Молчание длилось минут десять; потом мой новый начальник обернулся ко мне и с нарочито подчеркнутым вниманием оглядывал меня с ног до головы не меньше четверти часа, — так мне по крайней мере показалось. После этого он снова отвернулся, и я несколько секунд не видел его лица; затем, снова обернувшись «о мне, он приветствовал меня вопросом:
— Ты — щенок Гораса Биксби?
— Да, сэр.
Последовала еще одна пауза и еще один осмотр. Потом он спросил:
— Как зовут?
Я сказал. Он повторил мое имя. Но это, очевидно, было единственное, что ему когда-либо довелось забыть, потому что, хотя я с ним проработал несколько месяцев, он никогда не окликал меня иначе, как: «Эй, ты!» — после чего следовало приказание,
— Где родился?
— Во Флориде, в штате Миссури.
Молчание. Потом:
— И сидел бы там!
Посредством десятка достаточно прямых вопросов он вытянул из меня всю мою семейную историю.
На первом повороте стали делать промеры. Это прервало допрос. Когда лотовых отослали, он продолжал:
— Давно ли ты на реке?
Я сказал. После паузы:
— Где достал эти башмаки?
Я сообщил ему и это.
— Подыми ногу.
Я повиновался.
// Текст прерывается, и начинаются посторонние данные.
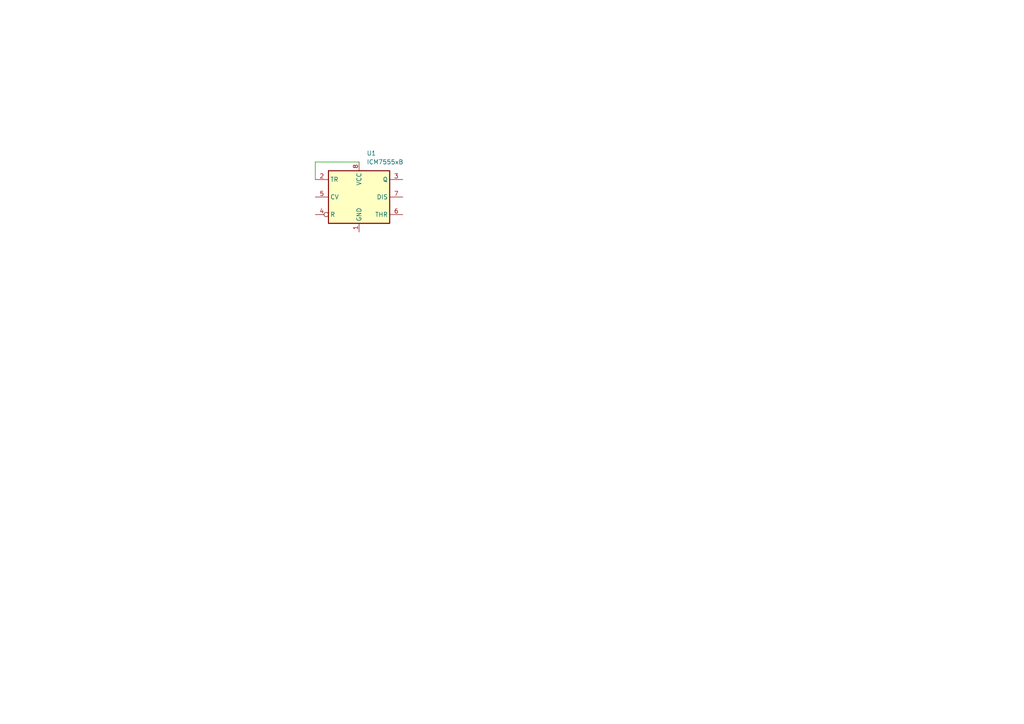
<source format=kicad_sch>
(kicad_sch
	(version 20231120)
	(generator "eeschema")
	(generator_version "8.0")
	(uuid "21d7de3a-3085-4cf6-8b96-c28a6ef2f188")
	(paper "A4")
	
	(wire
		(pts
			(xy 104.14 46.99) (xy 91.44 46.99)
		)
		(stroke
			(width 0)
			(type default)
		)
		(uuid "45ab24a9-e9ed-4f4d-a3f8-2339d0dbccff")
	)
	(wire
		(pts
			(xy 91.44 46.99) (xy 91.44 52.07)
		)
		(stroke
			(width 0)
			(type default)
		)
		(uuid "4757ea4a-d5fe-4dad-a9c9-2d750ced1770")
	)
	(symbol
		(lib_id "Timer:ICM7555xB")
		(at 104.14 57.15 0)
		(unit 1)
		(exclude_from_sim no)
		(in_bom yes)
		(on_board yes)
		(dnp no)
		(fields_autoplaced yes)
		(uuid "38a3c56d-dd04-45a9-a832-3e1f4a1367e2")
		(property "Reference" "U1"
			(at 106.3341 44.45 0)
			(effects
				(font
					(size 1.27 1.27)
				)
				(justify left)
			)
		)
		(property "Value" "ICM7555xB"
			(at 106.3341 46.99 0)
			(effects
				(font
					(size 1.27 1.27)
				)
				(justify left)
			)
		)
		(property "Footprint" "Package_SO:SOIC-8_3.9x4.9mm_P1.27mm"
			(at 125.73 67.31 0)
			(effects
				(font
					(size 1.27 1.27)
				)
				(hide yes)
			)
		)
		(property "Datasheet" "http://www.intersil.com/content/dam/Intersil/documents/icm7/icm7555-56.pdf"
			(at 125.73 67.31 0)
			(effects
				(font
					(size 1.27 1.27)
				)
				(hide yes)
			)
		)
		(property "Description" "CMOS General Purpose Timer, 555 compatible, SOIC-8"
			(at 104.14 57.15 0)
			(effects
				(font
					(size 1.27 1.27)
				)
				(hide yes)
			)
		)
		(pin "8"
			(uuid "42b6e0a3-9db6-4819-994a-2259e38385cb")
		)
		(pin "3"
			(uuid "83662e90-16fc-4120-84e3-7c6e9b981ea6")
		)
		(pin "6"
			(uuid "a27dfafe-e440-42c6-8bd6-d7da75549e25")
		)
		(pin "4"
			(uuid "565358eb-afb0-4d9b-947e-231051993c62")
		)
		(pin "1"
			(uuid "e5d867cc-cd40-4a91-9f1a-a9ba9ca49b0a")
		)
		(pin "7"
			(uuid "37de80d7-aaff-413d-adff-fe19b8ba9c65")
		)
		(pin "2"
			(uuid "370f9e12-5731-4715-b7c0-04ba6866a66b")
		)
		(pin "5"
			(uuid "62277594-d52d-4924-b960-b252bbbebc81")
		)
		(instances
			(project ""
				(path "/21d7de3a-3085-4cf6-8b96-c28a6ef2f188"
					(reference "U1")
					(unit 1)
				)
			)
		)
	)
	(sheet_instances
		(path "/"
			(page "1")
		)
	)
)

</source>
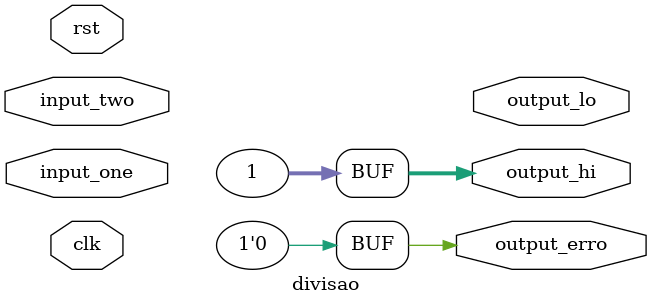
<source format=v>
module divisao(
    input wire clk,
    input wire rst,
    input wire  [31:0] input_one,
    input wire  [31:0] input_two,
    output wire [31:0] output_hi,
    output wire [31:0] output_lo,
    output wire output_erro
);

assign output_erro = 0;
assign output_hi  = 31'b0000000000000000000000000000001;
assign output_hi  = 31'b0000000000000000000000000000001;

endmodule
</source>
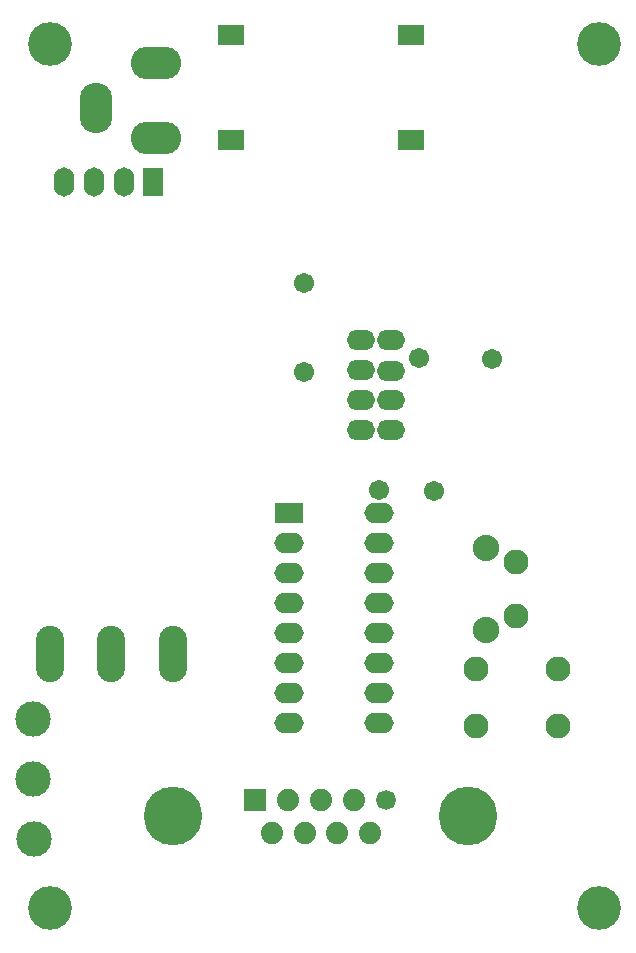
<source format=gts>
G04*
G04 #@! TF.GenerationSoftware,Altium Limited,Altium Designer,18.1.6 (161)*
G04*
G04 Layer_Color=8388736*
%FSLAX25Y25*%
%MOIN*%
G70*
G01*
G75*
%ADD21C,0.14580*%
%ADD22C,0.08300*%
%ADD23R,0.08800X0.06800*%
%ADD24O,0.10800X0.16800*%
%ADD25O,0.16800X0.10800*%
%ADD26O,0.09400X0.06800*%
%ADD27O,0.09300X0.18800*%
%ADD28O,0.06800X0.09800*%
%ADD29R,0.06800X0.09800*%
%ADD30C,0.11800*%
%ADD31R,0.09800X0.06800*%
%ADD32O,0.09800X0.06800*%
%ADD33C,0.07453*%
%ADD34R,0.07453X0.07453*%
%ADD35C,0.06653*%
%ADD36C,0.19540*%
%ADD37C,0.08800*%
%ADD38C,0.06706*%
D21*
X15945Y12894D02*
D03*
X199114D02*
D03*
Y300886D02*
D03*
X15945D02*
D03*
D22*
X158182Y73805D02*
D03*
X185282Y92606D02*
D03*
Y73805D02*
D03*
X158182Y92606D02*
D03*
X171358Y128244D02*
D03*
Y110528D02*
D03*
D23*
X76496Y304059D02*
D03*
X136496D02*
D03*
X76496Y269059D02*
D03*
X136496D02*
D03*
D24*
X31339Y279587D02*
D03*
D25*
X51339Y294587D02*
D03*
Y269587D02*
D03*
D26*
X129823Y172383D02*
D03*
Y182283D02*
D03*
Y192183D02*
D03*
Y202284D02*
D03*
X119823Y202383D02*
D03*
Y192333D02*
D03*
Y182384D02*
D03*
Y172383D02*
D03*
D27*
X16043Y97539D02*
D03*
X36516D02*
D03*
X57043D02*
D03*
D28*
X20748Y254920D02*
D03*
X30748D02*
D03*
X40748Y255020D02*
D03*
D29*
X50295D02*
D03*
D30*
X10607Y35919D02*
D03*
X10345Y76181D02*
D03*
Y56181D02*
D03*
D31*
X95768Y144783D02*
D03*
D32*
Y134783D02*
D03*
Y124784D02*
D03*
Y114784D02*
D03*
Y104783D02*
D03*
Y94784D02*
D03*
Y84784D02*
D03*
Y74783D02*
D03*
X125768Y144783D02*
D03*
Y134783D02*
D03*
Y124784D02*
D03*
Y114784D02*
D03*
Y104783D02*
D03*
Y94784D02*
D03*
Y84784D02*
D03*
Y74783D02*
D03*
D33*
X122713Y37992D02*
D03*
X95449Y49173D02*
D03*
X100902Y37992D02*
D03*
X117260Y49173D02*
D03*
X89996Y37992D02*
D03*
X106354Y49173D02*
D03*
X111807Y37992D02*
D03*
D34*
X84543Y49173D02*
D03*
D35*
X128165D02*
D03*
D36*
X57161Y43583D02*
D03*
X155547D02*
D03*
D37*
X161516Y105607D02*
D03*
Y133166D02*
D03*
D38*
X163484Y196063D02*
D03*
X100766Y221457D02*
D03*
X144095Y152165D02*
D03*
X125847Y152461D02*
D03*
X100766Y191831D02*
D03*
X139201Y196358D02*
D03*
M02*

</source>
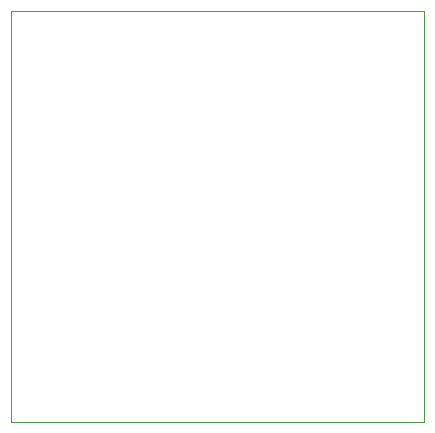
<source format=gbr>
%TF.GenerationSoftware,KiCad,Pcbnew,8.0.5*%
%TF.CreationDate,2024-09-19T11:43:03+02:00*%
%TF.ProjectId,QuinLED-ESP32-Lux,5175696e-4c45-4442-9d45-535033322d4c,rev?*%
%TF.SameCoordinates,Original*%
%TF.FileFunction,Profile,NP*%
%FSLAX46Y46*%
G04 Gerber Fmt 4.6, Leading zero omitted, Abs format (unit mm)*
G04 Created by KiCad (PCBNEW 8.0.5) date 2024-09-19 11:43:03*
%MOMM*%
%LPD*%
G01*
G04 APERTURE LIST*
%TA.AperFunction,Profile*%
%ADD10C,0.100000*%
%TD*%
G04 APERTURE END LIST*
D10*
X124460000Y-76521387D02*
X159460000Y-76521387D01*
X159460000Y-111330886D01*
X124460000Y-111330886D01*
X124460000Y-76521387D01*
M02*

</source>
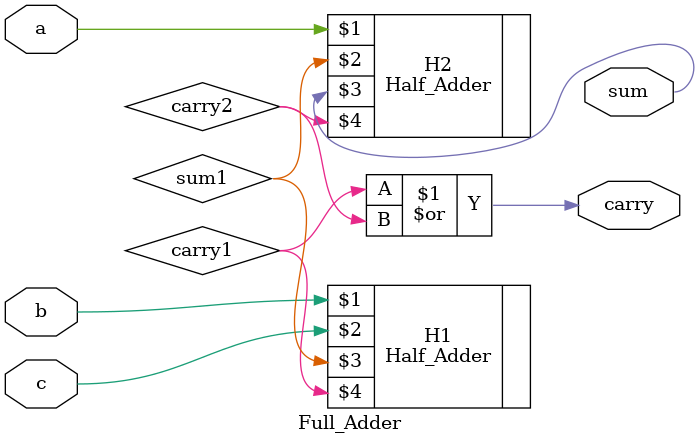
<source format=v>
`timescale 1ns / 1ps


module Full_Adder(a,b,c,sum,carry);
    input a,b,c;
    output sum,carry;
    wire sum1,carry1,carry2;
    Half_Adder H1(b,c,sum1,carry1);
    Half_Adder H2(a,sum1,sum,carry2);
    assign carry=carry1|carry2; 
endmodule

</source>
Он отступил на несколько шагов, тщательно, с презрением осмотрел мой башмак, задумчиво почесывая затылок и для облегчения этой операции надвинув свою высокую, смахивающую на сахарную голову шляпу на самый лоб, потом проворчал: «Да-а, провалиться мне на этом месте!»— и вернулся к штурвалу.
Почему ему по этому случаю надо было провалиться, доныне остается для меня тайной. Прошло, вероятно, с четверть часа в нудном, тоскливом молчании, прежде чем это длинное лошадиное лицо вновь повернулось ко мне, — но какая перемена! Оно было огненно-красное, и каждый мускул его дергался. Он взвизгнул:
— Эй, ты! Ты, что же, целый день тут собираешься торчать?
От неожиданности я вылетел на середину рубки, словно подброшенный электрическим током. А когда вновь обрел дар речи, сказал извиняющимся голосом:
— Мне не было дано никаких распоряжений, сор!
— Никаких распоряжений?! Ах, скажите, какая важная птица! Нам нужны, оказывается, распоряжения! Наш папаша был джентльмен, имел рабов, мы в школе учились! Да-с, мы тоже джентльмены, нам нужны распоряжения! Распоряжения, да? Тебе распоряжения нужны? Лопни моя шкура, я тебя научу задаваться и важничать тут со своими «распоряжениями»! Убирайся от штурвала!
Оказывается, я, незаметно для самого себя, подошел к штурвалу.
Я отошел шага на два и стоял как во сне, совершенно оглушенный этим бешеным нападением.